{This is my monthly book review. Thanks for allowing me to share my thoughts.}
Friends. I have the best, and I hope you know who you are. If I began to count the ways I’ve been befriended and loved, it could take all day.
Friendship is what we crave. But it can be hard, especially among women for so many reasons. Never Unfriended, The Secret to Finding and Keeping Lasting Friendships, by Lisa-Jo Baker, made me cry when I first began reading it. It seemed to be speaking directly to my heart and my experiences.
Baker writes:
“Fear makes me want to hide. Fear makes me afraid of my own gifts and name. Instead of sharing them with the world, fear makes me want to dig a hole and stuff all that I am and all that I love deep down into the dark where no one can get to them. Fear is a terrible friend.”
I have felt that fear, especially as a young woman trying to figure out who I was, comparing myself to others and never feeling like I measured up to the standard.
“Into us God breathed the desire for companionship. Into us God breathed the gift of community. Into us God breathed all the capacity for believing the best about each other, loving others more than ourselves, and making ourselves wildly vulnerable without fear of betrayal.”
The dichotomy is apparent. There is the breath of God and there is fear. Which will reign supreme? Will we live with fear dominating our existence, the decisions we make and the resulting despair, or will we be guided by the life-giving breath of the Creator who has ordained a hope and a future for us?
Baker offers a unique opportunity to dig into her book at different parts, depending on where you are relationally, or if your one who likes looking at the back of the book first.

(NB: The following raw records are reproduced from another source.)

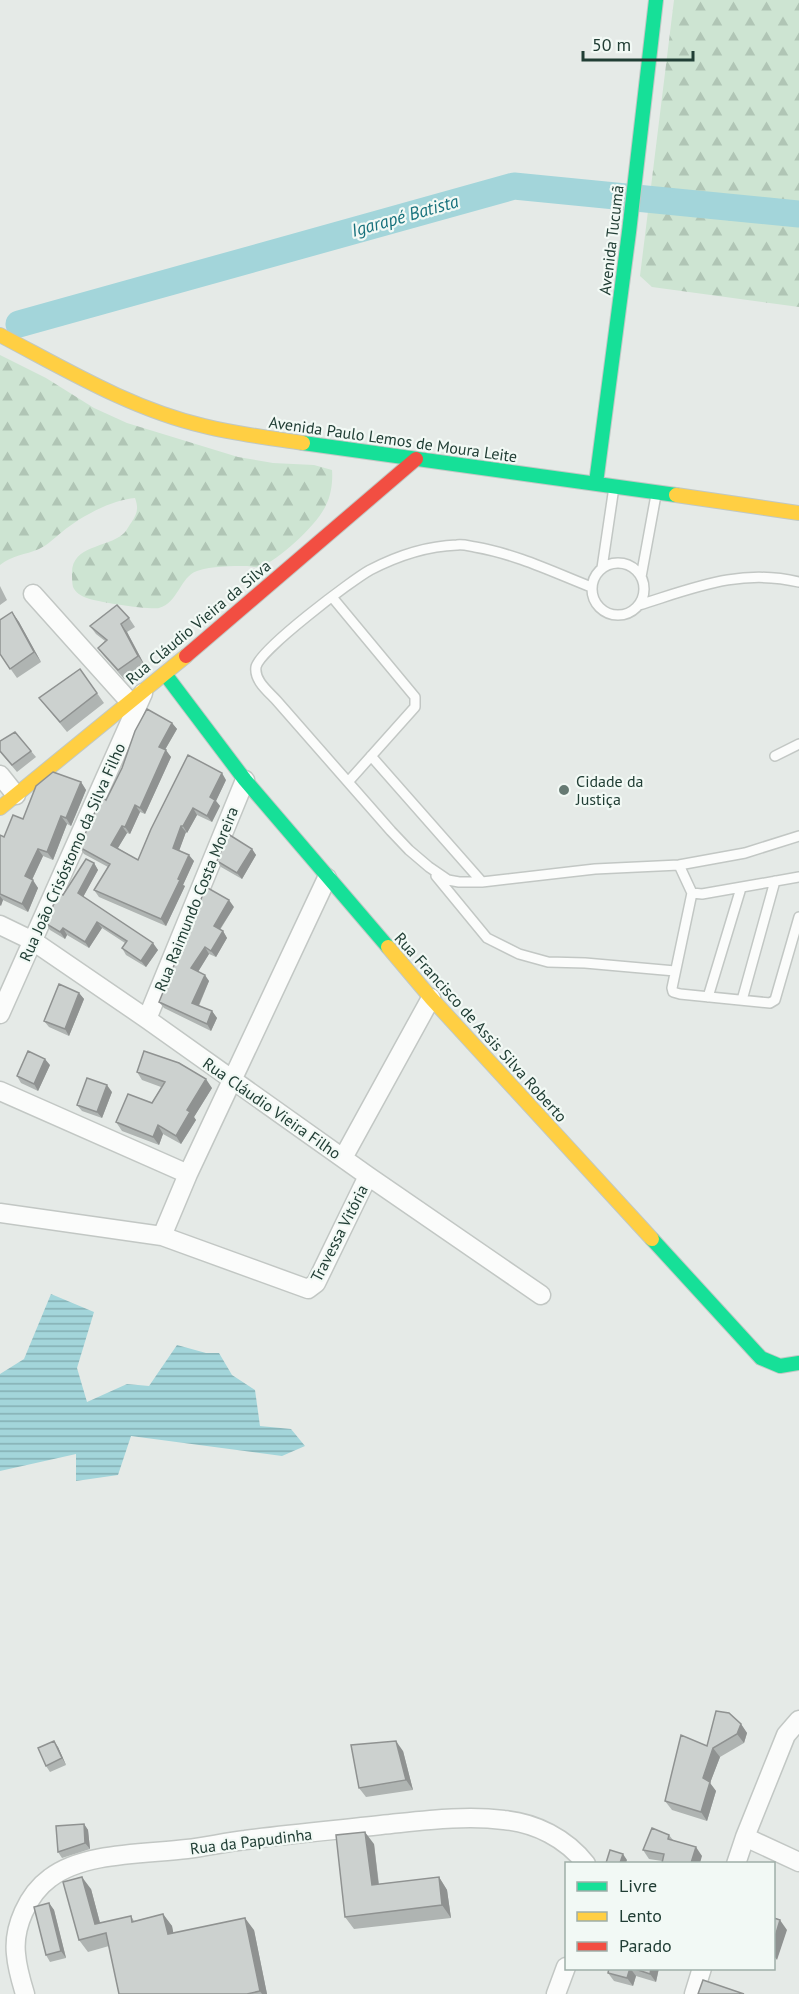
<svg xmlns="http://www.w3.org/2000/svg" width="799" height="1994" viewBox="0 0 799 1994" font-family="'PT Sans',sans-serif">
<style>
.forest{fill:url(#forest-firs)}
.water{fill:url(#water-rules)}
.lines{fill:none;stroke-linecap:round;stroke-linejoin:round}
.river{stroke:#a3d5da;stroke-width:27}
.lane-casing{stroke:#c2c7c4;stroke-width:12}
.street-casing{stroke:#c2c7c4;stroke-width:21}
.fast-casing{stroke:#c0c8c4;stroke-width:16}
.slow-casing{stroke:#c0c8c4;stroke-width:16}
.jam-casing{stroke:#c0c8c4;stroke-width:16}
.lane{stroke:#fbfcfb;stroke-width:9}
.street{stroke:#fbfcfb;stroke-width:18}
.fast{stroke:#16e098;stroke-width:14}
.slow{stroke:#ffcf43;stroke-width:14}
.jam{stroke:#f24e42;stroke-width:14}
.wall{fill:#afb4b2}
.shaded-wall{fill:#8f9291}
.building{fill:#ccd1cf;stroke:#8f9291;stroke-width:1.5}
.poi-dot{fill:#667a73;stroke:#f2f9f5;stroke-width:2}
.labels{text-anchor:middle;stroke-width:4.5;stroke-linejoin:round;paint-order:stroke}
.street-label{font-size:16px;fill:#213e35;stroke:#f2f9f5}
.poi-label{font-size:16px;fill:#213e35;stroke:#f2f9f5;text-anchor:start}
.water-label{font-size:18px;font-style:italic;fill:#18727d;stroke:#f2f9f5}
</style>
<defs>
<pattern id="forest-firs" width="22" height="20" patternUnits="userSpaceOnUse" patternTransform="scale(1.5)"><rect width="22" height="20" fill="#cde4d2"/><path d="M5 1l3.5 6h-7zM16 11l3.5 6h-7z" fill="#b0c5b5"/></pattern>
<pattern id="water-rules" width="6" height="5" patternUnits="userSpaceOnUse" patternTransform="scale(1.5)"><rect width="6" height="5" fill="#a3d5da"/><path d="M0 2.5h6" fill="none" stroke="#84aeb2"/></pattern>
</defs>
<rect width="100%" height="100%" fill="#e5eae7"/>
<path class="forest" d="M674 0H799V307L652 287 640 276Z
M0 355 46 378 94 408 127 423 238 457 273 463 314 465 332 470C333 481 331 496 326 505 318 524 279 560 260 567 256 568 251 566 247 566 231 566 212 566 197 571 180 577 178 603 159 608 150 610 96 602 87 598 81 596 75 592 73 587 72 583 72 577 72 573 72 545 107 548 123 534 126 532 128 527 131 523 137 514 139 509 135 498 111 500 80 517 62 532 54 538 48 545 39 549 25 555 12 555 0 565Z"/>
<path class="water" d="M51 1294 94 1312 77 1368 87 1402 127 1384 149 1386 177 1345 206 1353H219L232 1375 255 1390 260 1426 291 1429 305 1446 282 1456 131 1436 118 1475 76 1481V1454L0 1471V1374L24 1359Z"/>
<g class="lines">
<path class="river" d="M19 324 514 186 799 214"/>
<defs>
<path id="lane" d="M592 589a26 26 0 1 1 52 0a26 26 0 1 1-52 0Z
M602 568 614 487
M641 577 656 495
M591 587C553 572 516 554 475 547 469 546 463 544 457 545 427 546 397 556 370 570 352 580 259 650 256 667 254 681 269 692 277 701L391 831 409 850 429 867 448 880 459 882H482L595 869 679 865 745 853 799 836
M332 597 415 697V707L348 782
M639 605C694 588 740 568 799 582
M371 756 482 882
M775 756 799 744
M679 865 692 893 702 894 799 877
M436 876 487 938 519 954 548 962 585 963 675 971
M692 893 672 988 673 992 680 994 770 1003 775 1000 799 917
M708 997 741 888
M742 1000 775 881"/>
<path id="street" d="M33 594 129 701
M0 775 16 795
M0 925 33 941 147 1019 368 1176 541 1295
M0 1014 143 693
M147 1019 245 780
M0 1091 188 1174
M343 1158 431 998
M0 1213 162 1236 308 1289 316 1283 368 1176
M162 1236 188 1174 327 878
M745 1837 799 1862
M736 1864 745 1837 786 1735 799 1720
M25 1994C21 1981 17 1967 16 1954 13 1927 28 1894 50 1878 84 1852 146 1854 187 1849 206 1847 226 1842 245 1840 290 1834 336 1830 381 1825 422 1821 463 1815 504 1820 535 1823 566 1838 586 1864
M556 1994 566 1967
M694 1994 702 1968"/>
<path id="fast" d="M303 443 676 495
M596 483 629 232 656 0
M165 674 245 780 388 947
M652 1239 761 1358 780 1366 799 1363"/>
<path id="slow" d="M0 335C65 369 131 409 204 426 236 434 270 438 303 443
M676 495 799 513
M0 808 186 656
M388 947 431 998 652 1239"/>
<path id="jam" d="M186 656 416 459"/>
</defs>
<use href="#lane" class="lane-casing"/>
<use href="#street" class="street-casing"/>
<use href="#fast" class="fast-casing"/>
<use href="#slow" class="slow-casing"/>
<use href="#jam" class="jam-casing"/>
<use href="#lane" class="lane"/>
<use href="#street" class="street"/>
<use href="#fast" class="fast"/>
<use href="#slow" class="slow"/>
<use href="#jam" class="jam"/>
</g>
<path class="wall" d="M0 586 7 600 0 605Z
M12 612 19 622 41 662 17 678 0 654Z
M129 618 135 627 127 632 144 664 124 679 104 656 98 648 105 641 96 634 90 626Z
M80 669 104 703 67 732 39 698Z
M172 723 177 729 165 750 171 757 145 814 140 812 130 834 127 833 118 848 138 860 151 829 226 780 216 801 220 806 212 822 197 815 187 833 186 832 179 850 194 861 183 885 185 886 166 926 99 897 94 890 108 867 84 854 79 847 106 800 122 768Z
M0 741 31 751 36 757 17 772 0 752Z
M81 782 86 790 71 826 67 824 53 860 43 856 32 880 38 888 28 912 3 900 0 906V835L4 837 23 819Z
M252 849 256 855 242 879 221 867 217 861Z
M94 863 98 870 83 897 158 950 146 967 126 955 122 948 125 943 102 928 89 948 67 935 65 939 50 930 45 923 63 895Z
M234 907 220 930 223 931 227 938 216 957 209 954 198 972 209 981 199 1006 212 1011 217 1018 211 1031 164 1008 159 1002Z
M79 993 84 999 69 1036 49 1027 44 1021Z
M50 1065 38 1091 21 1083 17 1076Z
M137 1072 212 1088 194 1117 196 1120 181 1144 163 1134 159 1145 122 1131 116 1122 152 1103 161 1087 142 1080Z
M112 1092 102 1118 82 1111 77 1105Z
M741 1724 747 1733 744 1743 720 1757 710 1783 716 1791 707 1821 672 1810 665 1801 707 1746Z
M58 1747 66 1765 50 1772 46 1766Z
M403 1751 413 1790 366 1797 359 1788Z
M84 1824 88 1830 90 1849 62 1858 58 1852Z
M669 1835 673 1840 702 1856 662 1861 649 1859 643 1850Z
M374 1844 379 1884 439 1877 447 1890 451 1918 354 1929 345 1917Z
M91 1889 100 1923 131 1916 134 1921 163 1914 172 1926 173 1933 254 1930 267 1994H119L109 1946 88 1952 79 1940Z
M49 1903 54 1910 66 1958 50 1962 46 1955Z
M608 1968H659L656 1982 636 1976 633 1986 614 1981 608 1973 609 1970Z"/>
<path class="shaded-wall" d="M12 612 19 622 41 662 34 652Z
M121 624 127 632 144 664 138 656Z
M172 723 177 729 163 753 159 747Z
M166 750 171 757 145 814 140 808Z
M222 773 226 780 216 801 220 806 212 822 207 816 210 797Z
M81 782 86 790 71 826 66 818Z
M135 805 140 812 130 834 125 827Z
M193 808 197 815 187 833 183 826Z
M61 816 67 824 53 860 47 852Z
M122 826 127 833 116 851 111 845Z
M181 826 186 832 178 854 173 848Z
M38 849 43 856 30 884 25 876Z
M252 849 256 855 242 879 237 873Z
M189 855 194 861 183 885 185 886 166 926 161 919Z
M94 863 98 870 82 899 78 893Z
M33 880 38 888 28 912 22 904Z
M0 896 3 900 1 906 0 905Z
M229 900 234 907 218 932 214 926Z
M97 922 102 928 89 948 85 942Z
M63 928 67 935 65 939 60 932Z
M223 931 227 938 216 957 211 951Z
M153 943 158 950 146 967 141 961Z
M205 947 209 954 196 975 191 968Z
M205 975 209 981 197 1009 192 1003Z
M79 993 84 999 69 1036 65 1029Z
M212 1011 217 1018 211 1031 207 1024Z
M45 1059 50 1065 38 1091 34 1084Z
M206 1079 212 1088 194 1117 196 1120 181 1144 176 1136 187 1110Z
M107 1085 112 1092 102 1118 97 1112Z
M158 1125 163 1134 159 1145 153 1137Z
M741 1724 747 1733 744 1743 737 1734Z
M54 1741 58 1747 66 1765 62 1758Z
M396 1741 403 1751 413 1790 406 1780Z
M713 1748 720 1757 710 1783 716 1791 707 1821 701 1812 703 1778Z
M84 1824 88 1830 90 1849 85 1843Z
M365 1832 374 1844 380 1897 372 1885Z
M696 1847 702 1856 700 1863H691Z
M623 1854 627 1860 626 1863H620Z
M82 1877 91 1889 103 1934 95 1924Z
M439 1877 447 1890 451 1918 442 1905Z
M49 1903 54 1910 66 1958 61 1951Z
M163 1914 172 1926 176 1946 168 1934Z
M245 1918 254 1930 267 1994H262L260 1991Z
M780 1920 787 1930 777 1960 774 1956V1940Z
M630 1968 636 1976 633 1986 627 1978Z
M651 1968H659L656 1982 650 1974Z"/>
<path class="building" d="M117 605 129 618 121 624 138 656 118 670 98 648 107 640 90 626Z
M12 612 34 652 10 669 0 654V620Z
M80 669 97 693 60 722 39 698Z
M147 709 172 723 159 747 166 750 140 808 135 805 125 827 122 826 111 845 138 860 151 829 188 755 222 773 210 797 215 800 207 816 193 808 183 826H181L173 848 189 855 178 879 180 880 161 919 94 890 110 864 79 847 102 797 106 800 122 768 135 731Z
M15 732 31 751 12 765 0 751V741Z
M53 772 81 782 66 818 61 816 47 852 38 849 25 876 33 880 22 904 0 894V835L4 837 13 815 23 819 36 786Z
M228 834 252 849 237 873 217 861Z
M86 859 94 863 78 893 153 943 141 961 122 948 127 941 97 922 85 942 63 928 60 932 45 923 59 893 63 895Z
M206 887 229 900 214 926 223 931 211 951 205 947 191 968 205 975 192 1003 212 1011 207 1024 159 1002Z
M59 984 79 993 65 1029 44 1021Z
M28 1051 45 1059 34 1084 17 1076Z
M144 1051 179 1063 206 1079 187 1110 190 1112 176 1136 158 1125 153 1137 116 1122 128 1094 152 1103 165 1082 137 1072Z
M87 1078 107 1085 97 1112 77 1105Z
M716 1711 729 1713 741 1724 737 1734 713 1748 703 1778 710 1782 701 1812 665 1801 681 1735 707 1746Z
M54 1741 62 1758 46 1766 38 1748Z
M396 1741 406 1780 359 1788 351 1745Z
M84 1824 85 1843 58 1852 56 1826Z
M652 1828 669 1835 668 1839 696 1847 691 1863H662L664 1854 643 1850Z
M365 1832 372 1885 439 1877 442 1905 345 1917 336 1835Z
M610 1850 623 1854 620 1863H606Z
M82 1877 95 1924 131 1916 132 1922 163 1914 168 1934 245 1918 260 1991 247 1994H119L106 1933 79 1940 63 1882Z
M49 1903 61 1951 46 1955 34 1907Z
M774 1918 780 1920 774 1940Z
M609 1968H630L627 1978 608 1973Z
M632 1968H651L650 1974Z
M703 1980 744 1994H698Z"/>
<circle class="poi-dot" cx="564" cy="790" r="6"/>
<g class="labels">
<g class="street-label">
<text transform="translate(611 240) rotate(-83)" y="6">Avenida Tucumã</text>
<text transform="translate(393 439) rotate(8)" y="6">Avenida Paulo Lemos de Moura Leite</text>
<text transform="translate(198 622) rotate(-40)" y="6">Rua Cláudio Vieira da Silva</text>
<text transform="translate(72 852) rotate(-66)" y="6">Rua João Crisóstomo da Silva Filho</text>
<text transform="translate(196 899) rotate(-68)" y="6">Rua Raimundo Costa Moreira</text>
<text transform="translate(481 1027) rotate(48)" y="6">Rua Francisco de Assis Silva Roberto</text>
<text transform="translate(272 1108) rotate(35)" y="6">Rua Cláudio Vieira Filho</text>
<text transform="translate(339 1233) rotate(-63)" y="6">Travessa Vitória</text>
<text transform="translate(251 1841) rotate(-7)" y="6">Rua da Papudinha</text>
</g>
<g class="poi-label">
<text x="576" y="787">Cidade da<tspan x="576" dy="18">Justiça</tspan></text>
</g>
<g class="water-label">
<text transform="translate(405 216) rotate(-16)" y="6">Igarapé Batista</text>
</g>
</g>
<rect x="565" y="1862" width="210" height="108" fill="#f2f9f5" stroke="#9eaea8" stroke-width="1.5"/>
<rect x="577" y="1882" width="30" height="9" fill="#16e098" stroke="#9eaea8" stroke-width="1.5"/>
<text x="619" y="1892" font-size="18" fill="#213e35">Livre</text>
<rect x="577" y="1912" width="30" height="9" fill="#ffcf43" stroke="#9eaea8" stroke-width="1.5"/>
<text x="619" y="1922" font-size="18" fill="#213e35">Lento</text>
<rect x="577" y="1942" width="30" height="9" fill="#f24e42" stroke="#9eaea8" stroke-width="1.5"/>
<text x="619" y="1952" font-size="18" fill="#213e35">Parado</text>
<path d="M583 51v9h110v-9" fill="none" stroke="#213e35" stroke-width="3"/>
<text x="592" y="51" font-size="18" fill="#213e35" stroke="#f2f9f5" stroke-width="4.5" paint-order="stroke">50 m</text>
</svg>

Part 1: What Are We Afraid Of?
Part 2: What Can’t We Do About It?
Part 3: What Can We Do About It?
Part 4: Where Do We Start?
I began at the end, Part 4. “This is for the sisterhood, the motherhood, the neighborhood, the misunderstood,” Baker writes. We start where we are now, whether we have the best of friends or if we have been hurt and are afraid to open our hearts again.

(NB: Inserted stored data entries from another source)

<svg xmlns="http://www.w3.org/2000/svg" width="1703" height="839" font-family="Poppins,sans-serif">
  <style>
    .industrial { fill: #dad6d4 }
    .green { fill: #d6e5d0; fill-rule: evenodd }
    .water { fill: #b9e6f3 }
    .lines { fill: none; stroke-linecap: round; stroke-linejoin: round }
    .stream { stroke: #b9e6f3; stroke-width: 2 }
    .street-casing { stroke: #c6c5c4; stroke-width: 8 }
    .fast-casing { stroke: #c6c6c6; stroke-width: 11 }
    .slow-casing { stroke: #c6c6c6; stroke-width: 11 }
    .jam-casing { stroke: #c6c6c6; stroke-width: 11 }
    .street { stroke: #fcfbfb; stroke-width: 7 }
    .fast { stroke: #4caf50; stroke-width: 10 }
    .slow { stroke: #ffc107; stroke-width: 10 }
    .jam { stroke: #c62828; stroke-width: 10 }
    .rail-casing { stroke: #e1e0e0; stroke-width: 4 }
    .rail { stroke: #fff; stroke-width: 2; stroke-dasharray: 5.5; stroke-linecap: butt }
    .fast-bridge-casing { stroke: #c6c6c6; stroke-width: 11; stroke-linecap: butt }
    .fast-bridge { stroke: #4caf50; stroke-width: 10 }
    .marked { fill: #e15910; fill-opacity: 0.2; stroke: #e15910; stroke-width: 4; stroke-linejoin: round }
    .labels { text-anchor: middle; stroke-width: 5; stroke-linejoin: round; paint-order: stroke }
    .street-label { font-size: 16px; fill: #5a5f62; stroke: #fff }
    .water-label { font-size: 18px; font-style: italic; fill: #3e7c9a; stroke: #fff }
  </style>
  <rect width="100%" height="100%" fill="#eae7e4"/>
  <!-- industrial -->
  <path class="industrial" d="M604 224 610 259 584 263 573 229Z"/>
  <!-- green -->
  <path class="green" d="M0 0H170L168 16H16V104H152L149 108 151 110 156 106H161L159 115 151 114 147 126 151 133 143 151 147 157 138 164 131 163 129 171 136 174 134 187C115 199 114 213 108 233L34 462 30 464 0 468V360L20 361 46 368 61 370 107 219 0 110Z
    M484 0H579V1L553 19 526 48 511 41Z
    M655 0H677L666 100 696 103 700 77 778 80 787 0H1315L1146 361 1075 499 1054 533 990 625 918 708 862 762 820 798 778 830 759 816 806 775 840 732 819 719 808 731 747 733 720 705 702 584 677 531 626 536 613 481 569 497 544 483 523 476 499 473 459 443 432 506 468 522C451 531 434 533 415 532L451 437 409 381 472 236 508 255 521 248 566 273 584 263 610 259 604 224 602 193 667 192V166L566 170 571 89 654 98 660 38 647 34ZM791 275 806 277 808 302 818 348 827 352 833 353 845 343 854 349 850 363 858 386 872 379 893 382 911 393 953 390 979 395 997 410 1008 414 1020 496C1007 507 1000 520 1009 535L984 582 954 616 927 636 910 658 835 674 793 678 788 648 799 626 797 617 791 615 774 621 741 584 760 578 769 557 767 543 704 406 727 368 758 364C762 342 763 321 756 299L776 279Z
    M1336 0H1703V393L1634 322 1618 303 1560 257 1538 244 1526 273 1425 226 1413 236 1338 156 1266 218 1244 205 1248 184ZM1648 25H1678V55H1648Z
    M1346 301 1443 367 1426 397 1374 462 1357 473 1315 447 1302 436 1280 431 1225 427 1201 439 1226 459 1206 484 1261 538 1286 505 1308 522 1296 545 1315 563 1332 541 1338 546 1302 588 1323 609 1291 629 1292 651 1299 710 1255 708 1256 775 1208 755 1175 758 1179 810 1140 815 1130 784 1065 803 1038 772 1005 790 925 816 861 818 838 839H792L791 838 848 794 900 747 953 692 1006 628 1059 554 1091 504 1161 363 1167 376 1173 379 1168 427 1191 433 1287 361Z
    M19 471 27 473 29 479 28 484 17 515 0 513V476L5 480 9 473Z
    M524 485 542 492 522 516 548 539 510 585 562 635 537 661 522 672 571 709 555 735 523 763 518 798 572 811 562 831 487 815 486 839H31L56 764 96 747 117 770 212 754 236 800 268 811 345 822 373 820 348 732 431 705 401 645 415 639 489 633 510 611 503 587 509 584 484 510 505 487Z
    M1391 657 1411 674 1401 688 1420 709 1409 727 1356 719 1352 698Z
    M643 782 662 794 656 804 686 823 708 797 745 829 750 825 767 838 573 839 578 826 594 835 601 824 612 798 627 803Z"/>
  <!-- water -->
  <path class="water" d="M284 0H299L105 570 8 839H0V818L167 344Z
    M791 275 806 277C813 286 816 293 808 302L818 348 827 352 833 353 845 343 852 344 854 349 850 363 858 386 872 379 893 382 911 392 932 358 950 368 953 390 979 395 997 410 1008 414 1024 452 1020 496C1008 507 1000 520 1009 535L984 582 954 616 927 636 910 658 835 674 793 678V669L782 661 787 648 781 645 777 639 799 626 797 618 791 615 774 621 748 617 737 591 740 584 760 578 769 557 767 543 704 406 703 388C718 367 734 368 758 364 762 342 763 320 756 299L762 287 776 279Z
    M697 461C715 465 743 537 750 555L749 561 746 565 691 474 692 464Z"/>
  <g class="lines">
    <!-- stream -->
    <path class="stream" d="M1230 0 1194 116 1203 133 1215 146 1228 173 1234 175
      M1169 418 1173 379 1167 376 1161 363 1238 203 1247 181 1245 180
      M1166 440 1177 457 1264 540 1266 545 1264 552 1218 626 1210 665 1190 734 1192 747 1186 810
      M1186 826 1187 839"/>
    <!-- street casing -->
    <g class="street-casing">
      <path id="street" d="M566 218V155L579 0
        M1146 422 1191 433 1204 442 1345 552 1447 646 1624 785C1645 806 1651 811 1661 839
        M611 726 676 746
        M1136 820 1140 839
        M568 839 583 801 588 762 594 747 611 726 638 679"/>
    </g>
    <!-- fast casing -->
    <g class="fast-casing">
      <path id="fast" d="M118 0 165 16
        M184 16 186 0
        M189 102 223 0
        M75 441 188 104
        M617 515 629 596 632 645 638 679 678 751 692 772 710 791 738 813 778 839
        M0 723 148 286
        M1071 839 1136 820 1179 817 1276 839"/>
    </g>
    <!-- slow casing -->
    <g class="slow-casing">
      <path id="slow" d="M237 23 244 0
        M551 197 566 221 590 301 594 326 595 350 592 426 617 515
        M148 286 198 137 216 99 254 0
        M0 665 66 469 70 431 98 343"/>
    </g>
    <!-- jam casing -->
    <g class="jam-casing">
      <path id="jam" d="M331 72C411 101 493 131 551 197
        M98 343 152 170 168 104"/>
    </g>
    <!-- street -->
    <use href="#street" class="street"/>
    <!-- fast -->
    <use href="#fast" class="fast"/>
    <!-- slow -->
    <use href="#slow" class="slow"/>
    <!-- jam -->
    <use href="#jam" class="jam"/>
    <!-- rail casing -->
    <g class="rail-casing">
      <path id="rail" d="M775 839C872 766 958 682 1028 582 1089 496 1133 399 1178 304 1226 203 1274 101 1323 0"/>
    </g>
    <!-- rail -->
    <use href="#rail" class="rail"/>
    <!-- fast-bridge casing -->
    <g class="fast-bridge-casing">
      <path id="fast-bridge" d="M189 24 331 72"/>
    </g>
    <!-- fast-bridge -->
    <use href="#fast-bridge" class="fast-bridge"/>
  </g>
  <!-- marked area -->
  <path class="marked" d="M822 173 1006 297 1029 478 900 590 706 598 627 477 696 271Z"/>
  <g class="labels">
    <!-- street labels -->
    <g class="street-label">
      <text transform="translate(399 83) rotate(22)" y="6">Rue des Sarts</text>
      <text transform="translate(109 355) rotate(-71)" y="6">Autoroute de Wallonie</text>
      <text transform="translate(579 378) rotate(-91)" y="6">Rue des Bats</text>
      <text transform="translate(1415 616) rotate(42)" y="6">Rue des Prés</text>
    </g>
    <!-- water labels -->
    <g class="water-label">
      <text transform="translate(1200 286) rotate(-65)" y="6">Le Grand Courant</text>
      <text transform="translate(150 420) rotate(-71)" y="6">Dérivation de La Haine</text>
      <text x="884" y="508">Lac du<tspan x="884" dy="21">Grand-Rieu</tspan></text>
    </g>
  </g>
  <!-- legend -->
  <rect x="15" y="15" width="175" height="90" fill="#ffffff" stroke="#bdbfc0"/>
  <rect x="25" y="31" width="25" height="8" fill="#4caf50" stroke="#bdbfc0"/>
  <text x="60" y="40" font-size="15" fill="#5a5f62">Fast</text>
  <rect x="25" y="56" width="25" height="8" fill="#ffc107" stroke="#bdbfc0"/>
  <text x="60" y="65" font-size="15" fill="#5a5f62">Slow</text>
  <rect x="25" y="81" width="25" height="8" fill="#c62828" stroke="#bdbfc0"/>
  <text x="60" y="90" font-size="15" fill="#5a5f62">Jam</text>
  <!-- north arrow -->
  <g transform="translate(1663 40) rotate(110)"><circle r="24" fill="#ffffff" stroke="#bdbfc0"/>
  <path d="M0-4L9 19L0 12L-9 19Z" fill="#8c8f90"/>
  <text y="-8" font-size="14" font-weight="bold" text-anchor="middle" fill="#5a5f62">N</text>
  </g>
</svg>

The chapters in Part 4 are entitled “Practice Being a Good Friend To Yourself Today” and “Practice Being a Good Friend To Someone Else Today.” Because don’t we have to accept ourselves, be good to ourselves, and love ourselves, before we can be a good friend?
Never Unfriended ultimately assures us that God’s love transcends all of our hurts, all of our self-inflicted wounds, and all the ways we have managed to offend others. His love is not fickle. We cannot change His unchanging love, compassion, and mercy toward us. He will never unfriend us.
I am blessed with friends, all ages, sizes, colors, genders and backgrounds. They are treasures I cherish.
The Author of relationship invites our friendship and then demonstrates how to love with a heart bigger than the universe. Love is patient, kind, not envious or proud, not easily angered. It keeps no record of wrongs and does not take offense easily. It protects, trusts, hopes, and perseveres.
And that is a recipe for a great friendship.
NOTE: I received a copy of Never Unfriended, provided by B&H Publishing, for an honest review. The book was free. The words are my very own.
Agreeing wholeheartedly and eager to share this book with my readers as well! Thanks for these insights.
Thank you for reading and commenting, Michele. I hope you enjoy the book.